McLellan pointed a finger at himself for the team’s PK problems and said it’s his responsibility to get it fixed.

"Penalty kill has to get better," McLellan said. "It starts with me. I’m in charge of this team, and I’m the coach. The penalty kill is on me. We work on it as a unit, the players try to implement what we do. It worked well for us for two years, extremely well, and it’s fallen off for two years. It’s obvious that some changes need to be made there, and we’ll look at every avenue possible, whether it’s systematic, how we use players. That’s on the coach."

Some of the Sharks’ core group of players, including Thornton, Marleau and Boyle, are in their 30s, and McLellan were asked if the Stanley Cup window was closing on this team.

"Only if we let it," McLellan said. "If we as a group of players come in and believe that and we allow it to happen then the window is closing. But I don’t believe it is. We’re not an old hockey club. We have some of our prime players, our core players in the prime of their careers."

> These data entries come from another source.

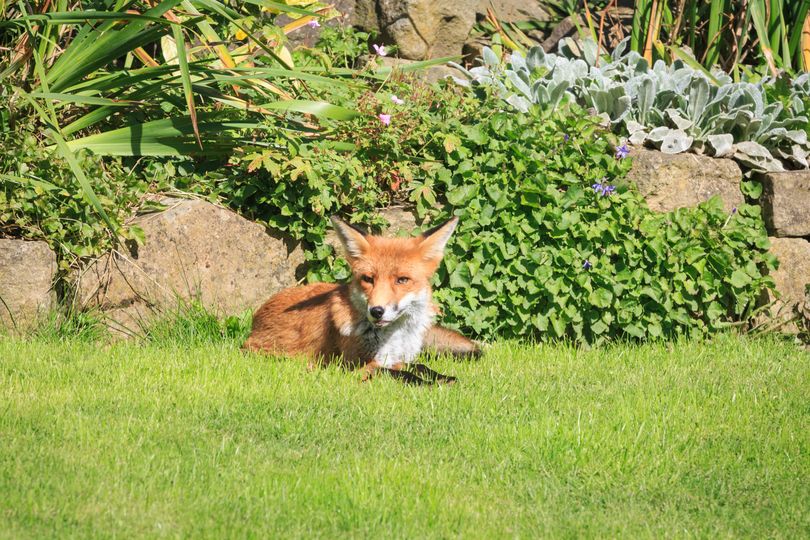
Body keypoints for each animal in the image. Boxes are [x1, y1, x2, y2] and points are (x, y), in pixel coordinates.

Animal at [243, 215, 481, 384]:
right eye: (368, 279)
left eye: (402, 280)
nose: (376, 311)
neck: (395, 337)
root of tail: (255, 321)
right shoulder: (348, 368)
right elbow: (398, 374)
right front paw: (429, 384)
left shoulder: (396, 358)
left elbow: (420, 367)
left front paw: (443, 378)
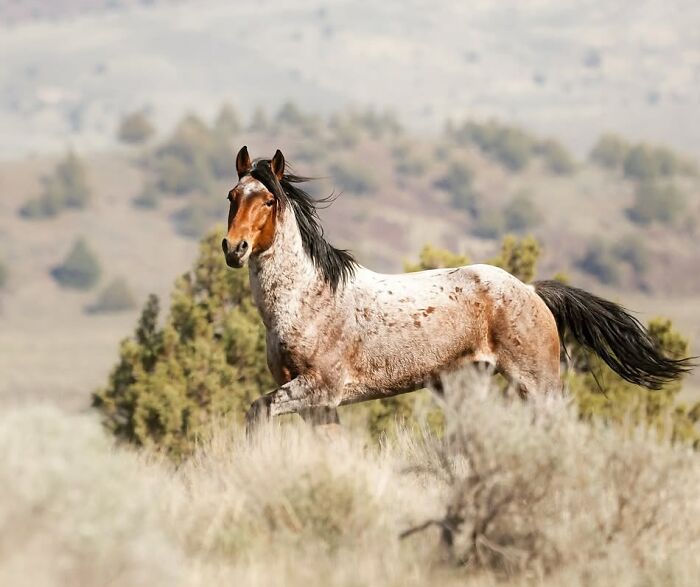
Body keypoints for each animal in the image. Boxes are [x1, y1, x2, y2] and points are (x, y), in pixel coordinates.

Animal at [222, 146, 693, 429]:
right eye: (232, 196)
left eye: (268, 200)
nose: (234, 248)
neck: (308, 301)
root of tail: (531, 291)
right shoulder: (318, 406)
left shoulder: (320, 389)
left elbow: (257, 411)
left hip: (537, 385)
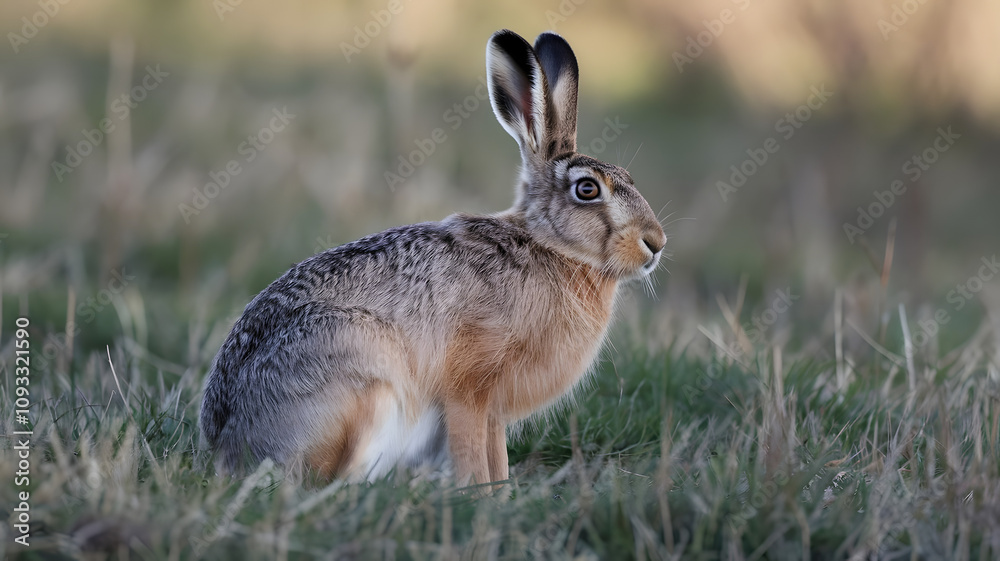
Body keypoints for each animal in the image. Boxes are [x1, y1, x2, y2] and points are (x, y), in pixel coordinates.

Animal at [200, 29, 666, 486]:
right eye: (587, 189)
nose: (656, 242)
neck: (549, 245)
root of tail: (230, 444)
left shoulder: (493, 412)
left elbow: (496, 458)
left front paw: (500, 495)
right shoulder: (469, 388)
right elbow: (472, 454)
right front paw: (479, 496)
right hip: (370, 383)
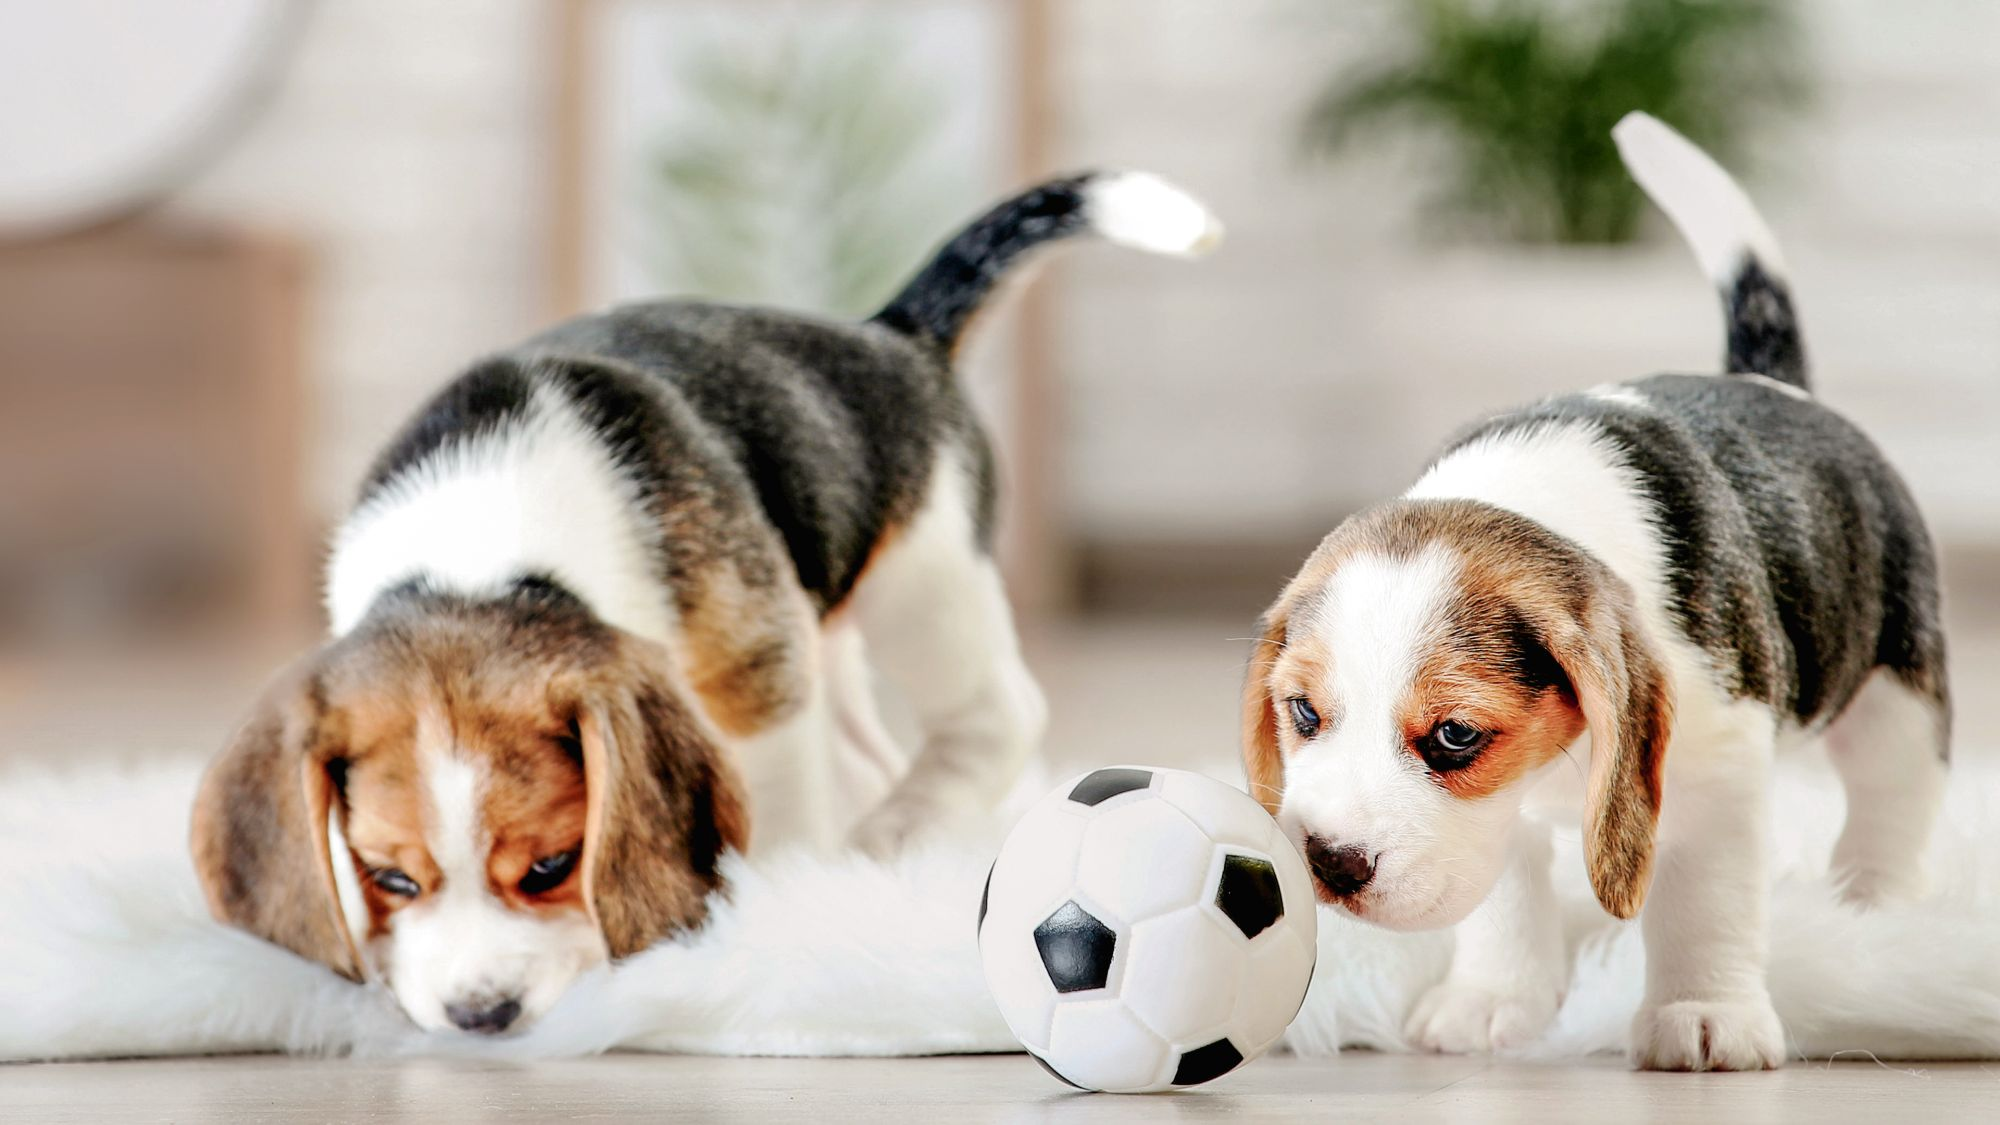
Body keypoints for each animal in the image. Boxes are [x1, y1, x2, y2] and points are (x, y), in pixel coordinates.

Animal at [195, 168, 1216, 1032]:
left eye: (552, 866)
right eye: (389, 877)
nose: (480, 1016)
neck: (480, 563)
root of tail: (890, 338)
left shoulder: (760, 675)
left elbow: (777, 800)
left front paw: (771, 907)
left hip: (923, 590)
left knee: (1000, 712)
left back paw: (897, 822)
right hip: (834, 635)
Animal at [1240, 116, 1944, 1064]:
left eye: (1456, 735)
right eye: (1305, 713)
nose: (1328, 862)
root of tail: (1772, 384)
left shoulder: (1716, 773)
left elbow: (1703, 901)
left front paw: (1704, 1012)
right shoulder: (1503, 816)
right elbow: (1505, 897)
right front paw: (1492, 999)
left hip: (1895, 690)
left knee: (1890, 798)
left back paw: (1871, 908)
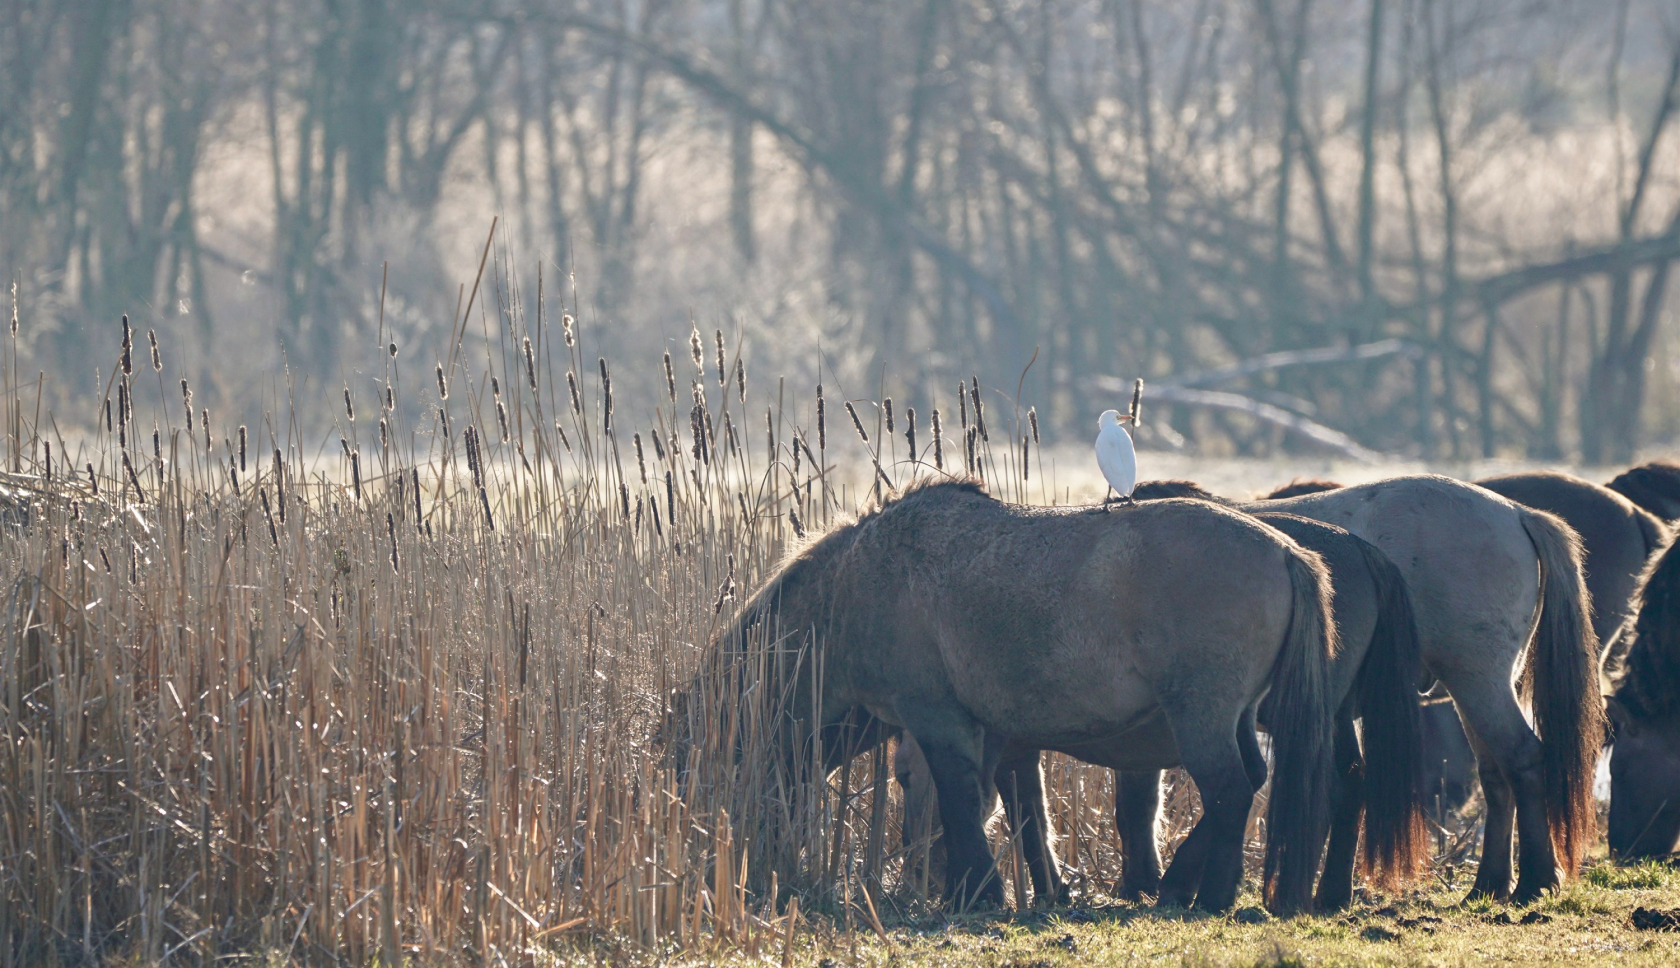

The Sharks have six players who will become unrestricted free agents on July 1 if they’re not re-signed: forwards Brad Winchester, Jim Vandermeer, Dominic Moore, Daniel Winnik and Torrey Mitchell, as well as defenseman Colin White. Five others are headed for restricted free agency: Tommy Wingels, Andrew Desjardins, Justin Braun, TJ Galiardi and Benn Ferriero.

It will be up to Wilson to decide who stays and who goes during what should be an offseason filled with changes.

"Win or lose, you never come back the same way," Boyle said. "That’s not up to me to make those decisions, but I’m sure there’s going to be plenty of new faces. I can only speak for myself. I want to be here. The fire’s still burning. I want to win badly."